AMOLED Screen Is Really More Eye-damaging Than LCD Screen?

- Mar 29, 2020-

Phone screens have undergone changes in screen size again and again, from monochrome displays to today's 6.0-inch displays, from LCD to OLED screens. More and more of our time is occupied by this small screen. Mobile phones have become the world's most important personal devices. The impact of smart phones on human health has also become the focus of many people's attention. AMOLED is circulating on the Internet, so is AMOLED really hurting the eyes more than LCD screens?

 

AMOLED screen really hurts the eyes more than LCD screen?

 

PWM low frequency dimming becomes the original sin

 

As we all know, AMOLED screen is a screen made of self-luminous organic material. It does not need LCD backlight. When current passes through organic material, pixels will emit light by themselves. Therefore, compared with LCD screen, AMOLED has more Pure black and higher contrast display advantages.

 

However, being more "ideal" also means paying more. The "sad eye" of AMOLED displays stems from external dissatisfaction with the current widespread adoption of PWM low-frequency dimming by AMOLED manufacturers. Here is a brief explanation of the PWM low frequency dimming technology.

 

All displays have a brightness adjustment function, but due to the difference in materials, the dimming technology is different. The current mainstream brightness adjustment technologies for smart phones are DC dimming and PWM dimming.

 

LCD screens rely on LED backlight panels to emit light. Therefore, in the field of smart phones, LCD screens mostly use DC dimming. This is a technology that directly adjusts the brightness of the two sides of the light-emitting component to adjust the brightness. The smaller the current, the lower the brightness.

 

DC dimming is relatively straightforward, but there is also a big disadvantage. Because the three primary colors have different wavelengths, DC dimming can cause unavoidable color casts under extremely low brightness conditions, such as early LCD screens that used DC dimming. , At low brightness, there will be obvious problems of discoloration.

 

The DC dimming does not seem to be suitable for AMOLED screens. AMOLED screen is a technology that relies on organic materials to emit light. Its display quality has a great relationship with the material, and the color difference between pixels will be very obvious.

 

Under DC dimming, the early Galaxy S, S2, Note and other models will have uneven white and serious color cast problems.

 

In fact, even though this problem has not been solved well until now, maybe it is the case that PWM dimming has become another option and has entered everyone's sight.

 

Unlike DC dimming, which directly adjusts the current to control brightness, PWM dimming is more clever. Everyone knows that switching the light source will cause flicker. The faster the switching speed, the faster the flicker. When the frequency of switching the light source exceeds the limit of the human eye, the brightness of all pictures is superimposed in the human eye, so the frequency will affect the brightness of the screen. This technique is called PWM dimming (pulse width modulation).

 

The introduction of PWM dimming solves the problem of low-brightness color cast in the early days of AMOLED displays, and in fact further improves the color stability.

 

However, using PWM dimming, even if the human eye cannot sense the picture change during the switching process, we will respond to this phenomenon. It is more likely to cause fatigue on the muscles on both sides of the eyes, thereby stimulating the refraction system to accelerate the vision. Ageing.

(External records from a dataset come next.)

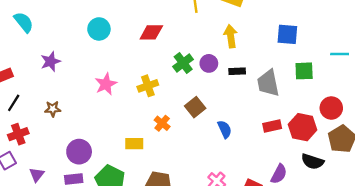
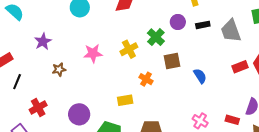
green cross: (183, 63) -> (156, 37), moved
pink star: (106, 84) -> (93, 53), turned 30
brown square: (195, 107) -> (172, 61), turned 36
brown star: (53, 109) -> (59, 69), moved
red cross: (18, 134) -> (38, 107), moved

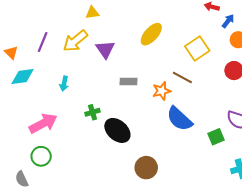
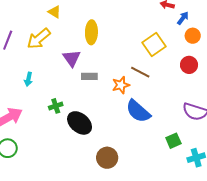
yellow triangle: (92, 13) -> (54, 12), turned 40
yellow ellipse: (151, 34) -> (91, 32), moved, turned -40
purple triangle: (105, 49) -> (72, 58), moved
green square: (216, 137) -> (173, 141), moved

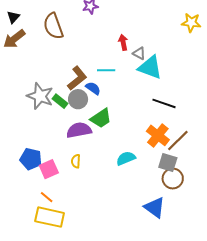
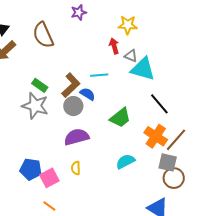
yellow star: (191, 23) -> (128, 25), moved
green rectangle: (60, 101) -> (40, 85), moved
black line: (164, 103) -> (159, 104), turned 35
green trapezoid: (101, 118) -> (120, 118), moved

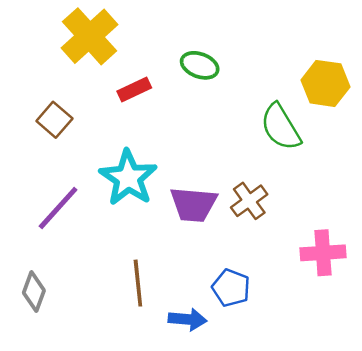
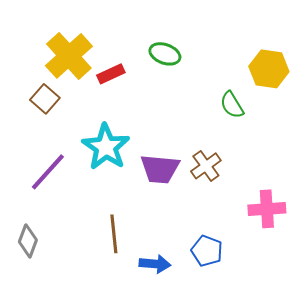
yellow cross: (90, 36) -> (69, 56), moved
green semicircle: (281, 127) -> (232, 105), size x0.7
blue pentagon: (231, 288) -> (207, 251), moved

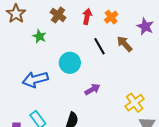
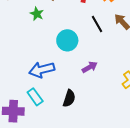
blue arrow: (35, 79) -> (42, 70), moved

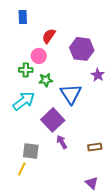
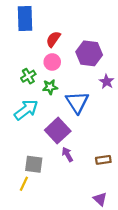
blue rectangle: (23, 17) -> (25, 18), size x1.6
pink circle: (39, 56) -> (52, 62), moved
green cross: (26, 70) -> (28, 76), turned -32

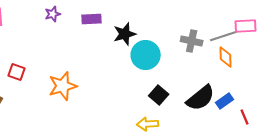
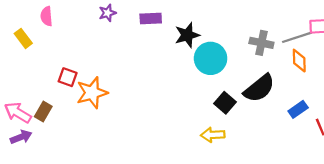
orange star: (63, 86) -> (92, 93), moved
black semicircle: (201, 98) -> (259, 88), moved

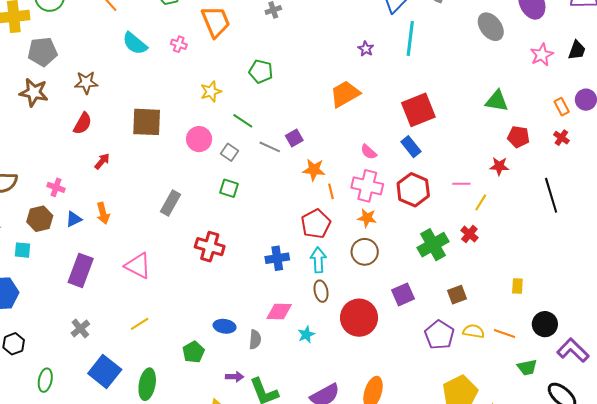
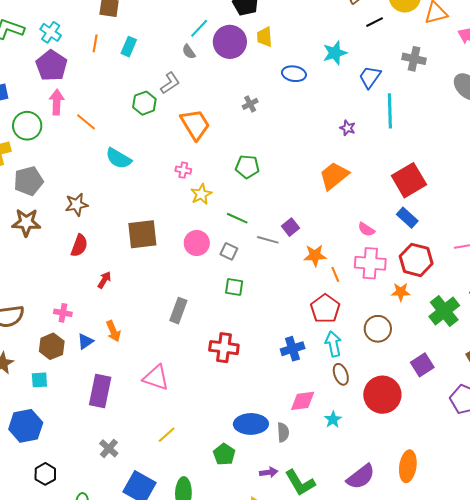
pink cross: (179, 44) -> (183, 170), moved
orange star: (367, 218) -> (401, 292), moved
blue ellipse: (225, 326) -> (251, 424), size x1.5

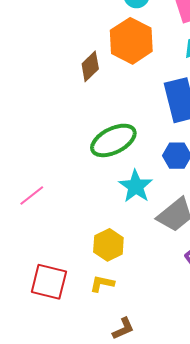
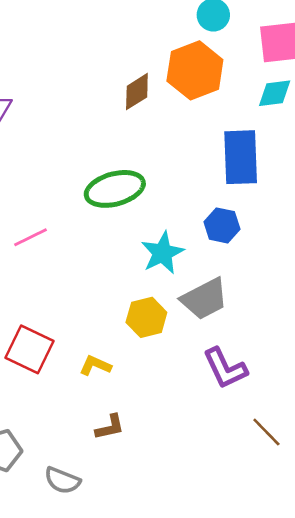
green ellipse: (113, 140) -> (115, 189), moved
yellow hexagon: (108, 245) -> (146, 317), moved

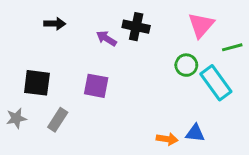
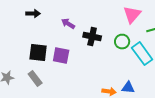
black cross: (136, 27) -> (92, 37), moved
black square: (37, 83) -> (38, 53), moved
gray rectangle: (58, 120) -> (35, 79), turned -70

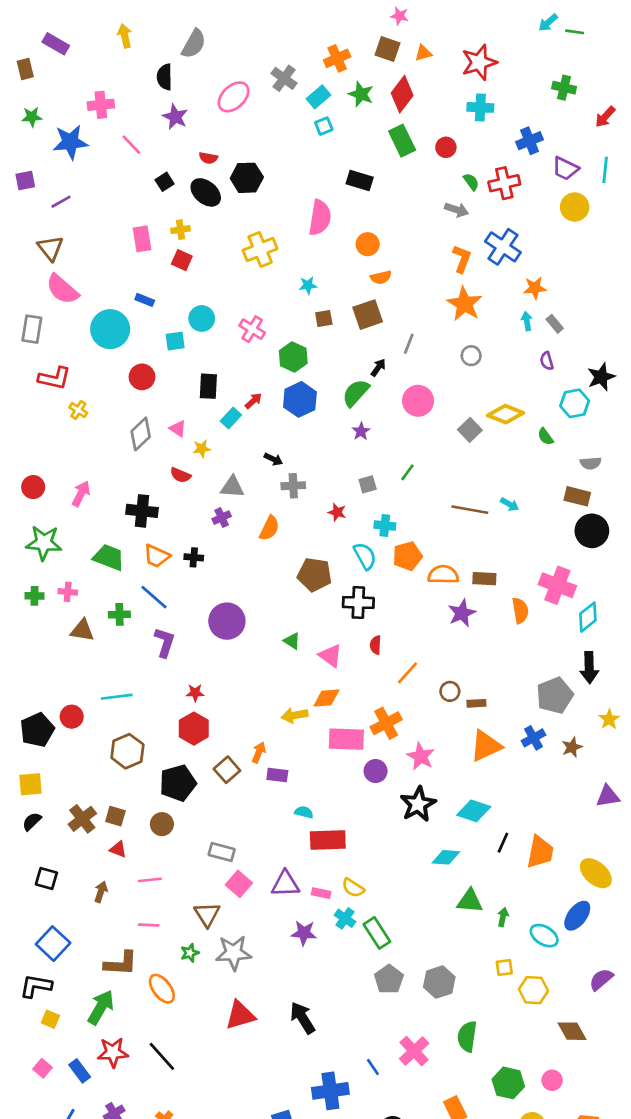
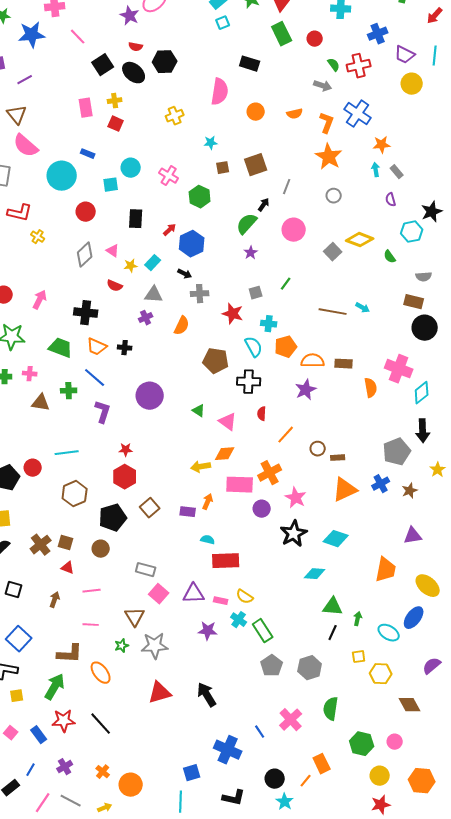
purple star: (175, 117) -> (130, 16), moved
black square: (165, 182) -> (103, 65), size x1.5
yellow cross: (260, 249) -> (175, 116), size x0.7
orange semicircle: (381, 277) -> (295, 114), moved
blue hexagon: (300, 399) -> (192, 244), moved
cyan rectangle: (231, 418) -> (153, 263), moved
red star: (337, 512) -> (233, 314), size x1.5
purple star: (462, 613) -> (306, 390), moved
orange arrow: (259, 752) -> (208, 502), moved
purple triangle: (608, 796) -> (413, 536), moved
black line: (503, 843) -> (333, 633), moved
yellow square: (50, 1019) -> (17, 696), turned -32
blue cross: (330, 1091) -> (228, 750), turned 32

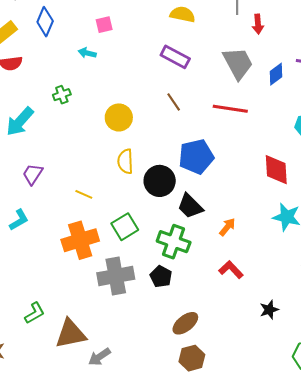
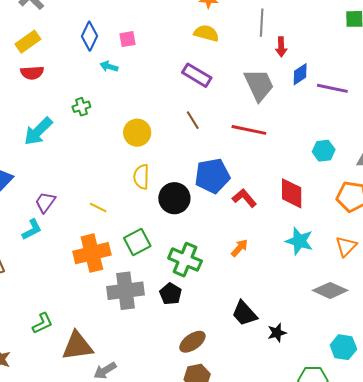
blue diamond: (45, 22) -> (89, 36), moved
blue diamond: (276, 74) -> (300, 74), moved
purple trapezoid: (33, 174) -> (45, 202), moved
black trapezoid: (190, 206) -> (244, 313), moved
red L-shape: (231, 270) -> (244, 198), moved

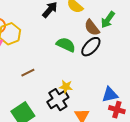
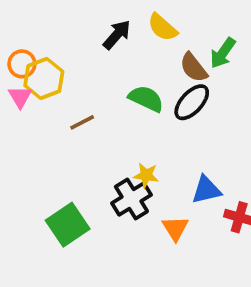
brown line: (28, 73) -> (82, 122), moved
blue triangle: (110, 95) -> (206, 190), moved

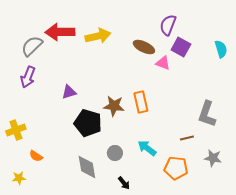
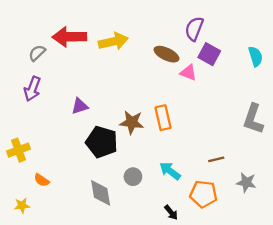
gray semicircle: (32, 46) -> (37, 53), size x0.7
gray L-shape: (207, 114) -> (253, 119), moved
black arrow: (124, 183) -> (171, 213), moved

At present, Samsung ’s AMOLED screens use 250Hz low-frequency PWM dimming technology. When the screen brightness is lower, the possibility that the human eye can perceive becomes larger, and it is more likely to affect sensitive people.

 

AMOLED screen hurts the eyes? In fact, LCD screens are not spared

 

AMOLED displays that use PWM low-frequency dimming for a long time do seem to affect vision, but do n’t think that LCD can be spared. Even with DC dimming, it also has an irreversible effect on vision-cannot be ignored Blu-ray hazard.

 

Different from the AMOLED self-emission mode, the LCD screen uses a combination of backlight and filter imaging. In mainstream technology, many LCD screens will use blue LED backlight panels, which are covered with red, green and colorless three. This kind of filter forms three primary colors of RGB when blue light passes through these three filters.

 

Among them, the short-wave blue light emitted by the blue backlight plate can cause harm to human eyes. Because short-wave light has a greater capacity density and is more penetrating, it will directly penetrate the lens to the retina, causing atrophy or death of retinal pigment epithelium cells.

 

The technology itself is error-free, the use habits have a greater impact

 

From a technical point of view, whether it is an LCD or an AMOLED screen, the impact on vision is universal. As far as smartphones are concerned, it cannot be said that AMOLED screens are more eye-damaging than LCD screens.

 

Even if the LCD party held high the banner that PWM low-frequency dimming is harmful, it could not fully prove that AMOLED screens have an impact on vision, because everyone's habits of using mobile phones are different, and the impact on everyone is different. There is no doubt that in the end, it is still the usage habits that need attention. For example, users should try to avoid watching the mobile phone screen for a long time; reduce the low-brightness viewing time of LCD and AMOLED in the dark environment and so on.